Mr Carr’s attention is almost entirely concentrated on two important actors of the drama: Chiang Kai-shek and Stalin, the two wielders of power (and their respective agents). He leaves us in no doubt that he regards both the Chinese working classes and Chinese Communism as quantités negligeables. (He bases his conception of the events on various Kuomintang and Stalinist sources, but ignores completely all Maoist testimonies and dismisses Trotsky and Chen Tu-hsiu as more or less unreliable witnesses.) Because he is interested mainly in Moscow’s and Canton’s power-political game and because he denies the revolution any inherent momentum of its own, he makes us anticipate Chiang Kai-shek’s victory and the defeat of Communism as the sole possible and predestined outcome of the struggle. This view is as incorrect as would be a similar view of the Russian revolution of 1905, a view treating that revolution not as the ‘dress rehearsal’ for 1917, but as a futile display of revolutionary illusions.

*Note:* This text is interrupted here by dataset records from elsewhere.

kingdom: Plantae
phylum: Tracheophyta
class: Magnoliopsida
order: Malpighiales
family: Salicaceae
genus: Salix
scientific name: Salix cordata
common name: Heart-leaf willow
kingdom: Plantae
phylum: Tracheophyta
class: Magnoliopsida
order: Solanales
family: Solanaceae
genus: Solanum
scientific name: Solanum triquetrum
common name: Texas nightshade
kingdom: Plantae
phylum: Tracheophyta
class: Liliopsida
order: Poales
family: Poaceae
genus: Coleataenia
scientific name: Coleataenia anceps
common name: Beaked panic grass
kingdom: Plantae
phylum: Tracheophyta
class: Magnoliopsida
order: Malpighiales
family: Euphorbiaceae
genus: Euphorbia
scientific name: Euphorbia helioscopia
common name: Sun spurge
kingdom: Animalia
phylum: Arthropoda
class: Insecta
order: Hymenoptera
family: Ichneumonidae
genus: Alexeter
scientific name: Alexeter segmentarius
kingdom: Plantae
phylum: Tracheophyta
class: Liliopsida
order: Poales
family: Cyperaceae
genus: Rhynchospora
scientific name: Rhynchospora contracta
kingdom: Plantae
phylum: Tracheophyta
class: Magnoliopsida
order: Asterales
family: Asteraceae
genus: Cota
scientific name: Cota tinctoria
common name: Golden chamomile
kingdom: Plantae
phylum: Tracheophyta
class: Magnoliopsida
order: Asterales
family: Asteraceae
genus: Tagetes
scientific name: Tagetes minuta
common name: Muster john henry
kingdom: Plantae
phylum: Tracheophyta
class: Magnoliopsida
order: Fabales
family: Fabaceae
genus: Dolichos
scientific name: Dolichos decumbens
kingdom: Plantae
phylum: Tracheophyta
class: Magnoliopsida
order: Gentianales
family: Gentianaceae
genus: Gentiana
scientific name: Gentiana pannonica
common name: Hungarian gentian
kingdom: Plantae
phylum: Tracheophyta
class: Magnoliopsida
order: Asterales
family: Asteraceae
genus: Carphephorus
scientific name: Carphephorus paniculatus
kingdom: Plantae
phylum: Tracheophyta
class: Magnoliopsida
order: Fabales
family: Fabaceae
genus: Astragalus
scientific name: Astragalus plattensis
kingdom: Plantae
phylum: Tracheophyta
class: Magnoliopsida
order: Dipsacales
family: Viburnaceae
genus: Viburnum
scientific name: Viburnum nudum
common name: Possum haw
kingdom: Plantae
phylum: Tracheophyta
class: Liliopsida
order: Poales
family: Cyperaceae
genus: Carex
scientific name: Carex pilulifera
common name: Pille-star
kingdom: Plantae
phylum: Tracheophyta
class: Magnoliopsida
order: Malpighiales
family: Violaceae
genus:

If there has ever been in history an unfulfilled potentiality which was far more powerful than the triumphant actuality, then it is to be found in the China of 1925-27 and in her defeated revolution.

* * *

There is a lesson here for any writer of contemporary history: he should beware of the temptation to bury the defeated revolutions and ‘revolutionary illusions’ of his time under the mass of his own disdain – the buried may yet stir into life and hit back.

In spite of its limitations and faults of scale, Mr Carr’s new volume is a most valuable and impressive addition to a great and indeed a unique work.